* _Work to do_: Count the lines of the material that contain the string "FACE", matching case exactly, and give only the number.

* _Records to process_:
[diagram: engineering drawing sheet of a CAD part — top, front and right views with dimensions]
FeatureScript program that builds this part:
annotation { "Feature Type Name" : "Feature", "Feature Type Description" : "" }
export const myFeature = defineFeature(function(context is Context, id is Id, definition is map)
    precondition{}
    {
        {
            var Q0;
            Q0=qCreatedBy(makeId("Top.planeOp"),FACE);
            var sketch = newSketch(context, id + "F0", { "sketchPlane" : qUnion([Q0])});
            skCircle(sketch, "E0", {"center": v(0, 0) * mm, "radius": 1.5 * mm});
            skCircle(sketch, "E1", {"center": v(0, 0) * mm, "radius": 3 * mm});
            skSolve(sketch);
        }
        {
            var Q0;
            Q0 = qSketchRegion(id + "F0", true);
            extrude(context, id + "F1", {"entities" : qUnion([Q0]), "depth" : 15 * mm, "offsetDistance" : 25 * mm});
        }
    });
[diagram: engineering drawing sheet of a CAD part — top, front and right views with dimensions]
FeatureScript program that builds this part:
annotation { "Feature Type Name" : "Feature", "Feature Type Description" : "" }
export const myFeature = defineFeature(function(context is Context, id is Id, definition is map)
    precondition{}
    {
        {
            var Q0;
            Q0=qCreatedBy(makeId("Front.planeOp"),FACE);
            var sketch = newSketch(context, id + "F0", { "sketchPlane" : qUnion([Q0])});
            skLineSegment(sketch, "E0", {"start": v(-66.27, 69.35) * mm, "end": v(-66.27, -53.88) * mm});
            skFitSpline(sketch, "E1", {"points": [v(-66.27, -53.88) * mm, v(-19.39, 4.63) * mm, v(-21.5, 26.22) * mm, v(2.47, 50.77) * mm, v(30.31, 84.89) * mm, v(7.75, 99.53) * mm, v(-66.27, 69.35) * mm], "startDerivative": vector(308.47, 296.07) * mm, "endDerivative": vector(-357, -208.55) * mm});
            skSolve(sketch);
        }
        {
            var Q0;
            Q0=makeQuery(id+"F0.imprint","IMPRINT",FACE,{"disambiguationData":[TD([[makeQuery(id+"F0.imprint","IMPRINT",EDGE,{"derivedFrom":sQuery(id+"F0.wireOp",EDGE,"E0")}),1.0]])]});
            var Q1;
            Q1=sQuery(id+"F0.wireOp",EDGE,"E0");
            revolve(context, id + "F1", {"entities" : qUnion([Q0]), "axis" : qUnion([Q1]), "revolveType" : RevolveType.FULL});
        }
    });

* _Full output_: 3